Agha is the writer of Dastan-e-Hind (2010), a collection of his dastans and Indian folklore, has inspired performances by many artists around the globe. He perform solo rather than as part of a pair. His dastans include Nairang-e DastanGoi, Dastan-e-Awadh, Dastan-e-Dard, Dastan-e-Taqseem, Dastan-e-Dastangoi,, Dastan Mehboob-e-Ilahi, Dastan-e-Amir Khusrau, Dastan-e-Shoaib Akhtar, Jashn-e-Javed Akhtar, Dastan-e-Chiragh, Dastan-e-Mahatma, Dastan-e-Vikram-Betal and Tughlaqnama, Dastan Dilli Ke Shayron ki which have become a hit amongst his audiences. His musical storytelling includes Dastan-e-Duvidha, Jashn-e-Virasat, Dilli Durbar, Dastan Ishq-e-Meera, Dastan-e-Sahir and many others.'

He has been a part of Bharatmuni Rang Utsav, Gaatha: Mumbai International Story Telling Festival, Udaipur Tales International Storytelling Festival, Jahan-e-Khusrau, Shimla International Literature Festival, Sahityotsav Cultural Karvan, Jashn-e-Rekhta and Adbi Forum.
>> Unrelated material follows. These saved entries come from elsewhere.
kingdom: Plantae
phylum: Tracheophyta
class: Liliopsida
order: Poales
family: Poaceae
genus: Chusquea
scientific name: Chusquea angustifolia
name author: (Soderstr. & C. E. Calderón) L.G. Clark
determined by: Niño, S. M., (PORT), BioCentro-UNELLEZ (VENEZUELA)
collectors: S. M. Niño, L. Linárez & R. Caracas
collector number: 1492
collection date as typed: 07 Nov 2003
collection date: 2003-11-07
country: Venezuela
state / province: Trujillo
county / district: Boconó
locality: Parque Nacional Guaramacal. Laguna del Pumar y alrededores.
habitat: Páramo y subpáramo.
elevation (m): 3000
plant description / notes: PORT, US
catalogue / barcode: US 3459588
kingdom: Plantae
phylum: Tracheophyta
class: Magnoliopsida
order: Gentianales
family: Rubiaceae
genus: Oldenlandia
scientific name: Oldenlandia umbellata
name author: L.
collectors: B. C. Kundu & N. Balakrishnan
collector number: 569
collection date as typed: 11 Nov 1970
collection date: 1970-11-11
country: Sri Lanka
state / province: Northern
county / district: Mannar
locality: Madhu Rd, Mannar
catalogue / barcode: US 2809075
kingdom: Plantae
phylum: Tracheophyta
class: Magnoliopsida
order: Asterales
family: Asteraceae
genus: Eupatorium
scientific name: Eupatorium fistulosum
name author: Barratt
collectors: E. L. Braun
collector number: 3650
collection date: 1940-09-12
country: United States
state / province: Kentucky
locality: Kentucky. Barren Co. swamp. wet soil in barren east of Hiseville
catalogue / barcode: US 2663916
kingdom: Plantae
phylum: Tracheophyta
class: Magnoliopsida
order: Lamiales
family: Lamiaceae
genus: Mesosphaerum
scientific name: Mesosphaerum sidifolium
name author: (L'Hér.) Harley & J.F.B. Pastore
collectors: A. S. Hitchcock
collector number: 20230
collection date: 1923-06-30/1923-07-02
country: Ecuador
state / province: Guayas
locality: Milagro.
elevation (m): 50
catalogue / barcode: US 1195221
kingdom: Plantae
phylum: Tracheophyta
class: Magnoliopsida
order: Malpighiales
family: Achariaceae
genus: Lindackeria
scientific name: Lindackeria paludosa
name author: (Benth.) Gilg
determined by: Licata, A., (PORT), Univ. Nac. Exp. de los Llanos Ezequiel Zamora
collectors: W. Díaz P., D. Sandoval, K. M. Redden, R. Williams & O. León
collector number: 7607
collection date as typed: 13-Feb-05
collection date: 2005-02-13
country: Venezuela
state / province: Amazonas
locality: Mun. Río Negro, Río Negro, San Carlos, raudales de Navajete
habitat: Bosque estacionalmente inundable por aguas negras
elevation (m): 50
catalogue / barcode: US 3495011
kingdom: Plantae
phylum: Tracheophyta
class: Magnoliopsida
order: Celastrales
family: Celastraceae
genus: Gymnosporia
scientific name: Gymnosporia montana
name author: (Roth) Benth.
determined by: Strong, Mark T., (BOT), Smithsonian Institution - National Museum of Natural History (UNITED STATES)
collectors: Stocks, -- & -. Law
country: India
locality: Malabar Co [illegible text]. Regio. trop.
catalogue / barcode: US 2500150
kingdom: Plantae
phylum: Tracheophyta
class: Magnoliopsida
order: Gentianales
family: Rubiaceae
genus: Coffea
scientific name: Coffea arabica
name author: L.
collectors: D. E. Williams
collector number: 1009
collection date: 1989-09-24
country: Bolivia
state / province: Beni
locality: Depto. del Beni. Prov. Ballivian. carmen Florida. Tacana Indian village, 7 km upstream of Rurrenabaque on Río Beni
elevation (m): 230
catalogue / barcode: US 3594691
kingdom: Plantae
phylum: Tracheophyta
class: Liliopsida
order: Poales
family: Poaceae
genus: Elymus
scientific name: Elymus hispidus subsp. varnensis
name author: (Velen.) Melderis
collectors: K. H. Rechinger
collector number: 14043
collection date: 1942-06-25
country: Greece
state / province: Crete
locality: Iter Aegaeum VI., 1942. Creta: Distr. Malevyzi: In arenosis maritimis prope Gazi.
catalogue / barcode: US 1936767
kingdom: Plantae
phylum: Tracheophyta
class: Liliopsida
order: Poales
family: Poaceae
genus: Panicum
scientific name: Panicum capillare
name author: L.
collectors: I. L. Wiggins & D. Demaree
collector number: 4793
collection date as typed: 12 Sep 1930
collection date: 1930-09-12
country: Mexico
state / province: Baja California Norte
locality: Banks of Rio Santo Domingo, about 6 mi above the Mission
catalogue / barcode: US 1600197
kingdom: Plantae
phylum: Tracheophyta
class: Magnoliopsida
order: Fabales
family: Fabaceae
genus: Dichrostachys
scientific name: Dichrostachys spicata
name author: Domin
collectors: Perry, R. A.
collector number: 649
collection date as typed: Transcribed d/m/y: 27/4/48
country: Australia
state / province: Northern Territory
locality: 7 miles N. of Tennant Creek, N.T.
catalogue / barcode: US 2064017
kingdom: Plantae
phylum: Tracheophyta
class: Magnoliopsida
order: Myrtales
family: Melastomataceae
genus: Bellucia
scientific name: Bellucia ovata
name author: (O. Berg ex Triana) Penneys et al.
=== Vintage car collection ===
Agha, has been engaged in collecting vintage cars for 25 years. He has mainly collected models of British and German cars.

==Filmography==
===Television===

| Year | Show | Role | Channel | Ref |
|---|---|---|---|---|
| 2018 | Mirza Ghalib Umrao Begum | Writer | DD Urdu |  |
| 2019 | Dastangoi | Writer and Performer | Zee Salaam |  |

===Filmography===

| Year | Film | Role | Channel | Ref |
|---|---|---|---|---|
| 2019 | Pari Khana | Writer | Sood Films |  |
| 2020 | Sanam Khana | Writer | Netflix |  |

==Awards and honours==
In 2022, National Museum, New Delhi honoured Agha with The Grace of Dastangoi and also displayed his costume Angrakha at the Chitram Vastram.